§ **Task to complete**: Reproduce each line of the following listing exactly as it appears.

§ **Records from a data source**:
::::::::
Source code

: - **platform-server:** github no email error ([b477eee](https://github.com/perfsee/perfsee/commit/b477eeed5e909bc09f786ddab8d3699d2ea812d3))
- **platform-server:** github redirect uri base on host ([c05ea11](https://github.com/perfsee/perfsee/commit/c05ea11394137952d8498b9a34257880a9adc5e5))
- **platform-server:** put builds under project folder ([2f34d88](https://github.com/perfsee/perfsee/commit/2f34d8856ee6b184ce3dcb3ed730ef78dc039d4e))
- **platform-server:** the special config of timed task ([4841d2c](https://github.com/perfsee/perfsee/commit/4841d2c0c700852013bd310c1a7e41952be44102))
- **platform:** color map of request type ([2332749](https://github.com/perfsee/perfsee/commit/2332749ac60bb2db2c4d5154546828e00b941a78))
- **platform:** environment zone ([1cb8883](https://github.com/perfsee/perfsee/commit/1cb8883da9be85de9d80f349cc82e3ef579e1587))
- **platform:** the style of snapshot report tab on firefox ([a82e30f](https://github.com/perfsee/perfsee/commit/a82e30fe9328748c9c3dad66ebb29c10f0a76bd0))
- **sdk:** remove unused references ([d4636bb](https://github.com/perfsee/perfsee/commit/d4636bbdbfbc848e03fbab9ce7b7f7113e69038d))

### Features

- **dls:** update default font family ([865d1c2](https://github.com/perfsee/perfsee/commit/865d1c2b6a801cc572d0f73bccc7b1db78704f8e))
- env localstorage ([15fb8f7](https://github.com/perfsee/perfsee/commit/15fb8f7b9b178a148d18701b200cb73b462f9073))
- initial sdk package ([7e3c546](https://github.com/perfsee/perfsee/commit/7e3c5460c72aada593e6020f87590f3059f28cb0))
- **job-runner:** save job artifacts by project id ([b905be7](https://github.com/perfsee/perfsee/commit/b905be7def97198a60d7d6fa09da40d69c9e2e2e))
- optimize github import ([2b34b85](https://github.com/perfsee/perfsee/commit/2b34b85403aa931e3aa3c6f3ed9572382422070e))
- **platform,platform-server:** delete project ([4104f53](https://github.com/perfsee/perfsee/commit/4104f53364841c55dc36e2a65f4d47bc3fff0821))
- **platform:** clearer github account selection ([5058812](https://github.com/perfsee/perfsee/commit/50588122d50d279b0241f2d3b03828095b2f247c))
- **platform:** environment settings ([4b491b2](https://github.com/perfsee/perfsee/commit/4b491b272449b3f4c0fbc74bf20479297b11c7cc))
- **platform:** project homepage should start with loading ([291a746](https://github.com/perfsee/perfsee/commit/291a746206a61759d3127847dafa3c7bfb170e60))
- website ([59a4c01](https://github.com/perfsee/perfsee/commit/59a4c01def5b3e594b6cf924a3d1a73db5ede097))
::::::::
§ **Task solution**:
Source code

: - **platform-server:** github no email error ([b477eee](https://github.com/perfsee/perfsee/commit/b477eeed5e909bc09f786ddab8d3699d2ea812d3))
- **platform-server:** github redirect uri base on host ([c05ea11](https://github.com/perfsee/perfsee/commit/c05ea11394137952d8498b9a34257880a9adc5e5))
- **platform-server:** put builds under project folder ([2f34d88](https://github.com/perfsee/perfsee/commit/2f34d8856ee6b184ce3dcb3ed730ef78dc039d4e))
- **platform-server:** the special config of timed task ([4841d2c](https://github.com/perfsee/perfsee/commit/4841d2c0c700852013bd310c1a7e41952be44102))
- **platform:** color map of request type ([2332749](https://github.com/perfsee/perfsee/commit/2332749ac60bb2db2c4d5154546828e00b941a78))
- **platform:** environment zone ([1cb8883](https://github.com/perfsee/perfsee/commit/1cb8883da9be85de9d80f349cc82e3ef579e1587))
- **platform:** the style of snapshot report tab on firefox ([a82e30f](https://github.com/perfsee/perfsee/commit/a82e30fe9328748c9c3dad66ebb29c10f0a76bd0))
- **sdk:** remove unused references ([d4636bb](https://github.com/perfsee/perfsee/commit/d4636bbdbfbc848e03fbab9ce7b7f7113e69038d))

### Features

- **dls:** update default font family ([865d1c2](https://github.com/perfsee/perfsee/commit/865d1c2b6a801cc572d0f73bccc7b1db78704f8e))
- env localstorage ([15fb8f7](https://github.com/perfsee/perfsee/commit/15fb8f7b9b178a148d18701b200cb73b462f9073))
- initial sdk package ([7e3c546](https://github.com/perfsee/perfsee/commit/7e3c5460c72aada593e6020f87590f3059f28cb0))
- **job-runner:** save job artifacts by project id ([b905be7](https://github.com/perfsee/perfsee/commit/b905be7def97198a60d7d6fa09da40d69c9e2e2e))
- optimize github import ([2b34b85](https://github.com/perfsee/perfsee/commit/2b34b85403aa931e3aa3c6f3ed9572382422070e))
- **platform,platform-server:** delete project ([4104f53](https://github.com/perfsee/perfsee/commit/4104f53364841c55dc36e2a65f4d47bc3fff0821))
- **platform:** clearer github account selection ([5058812](https://github.com/perfsee/perfsee/commit/50588122d50d279b0241f2d3b03828095b2f247c))
- **platform:** environment settings ([4b491b2](https://github.com/perfsee/perfsee/commit/4b491b272449b3f4c0fbc74bf20479297b11c7cc))
- **platform:** project homepage should start with loading ([291a746](https://github.com/perfsee/perfsee/commit/291a746206a61759d3127847dafa3c7bfb170e60))
- website ([59a4c01](https://github.com/perfsee/perfsee/commit/59a4c01def5b3e594b6cf924a3d1a73db5ede097))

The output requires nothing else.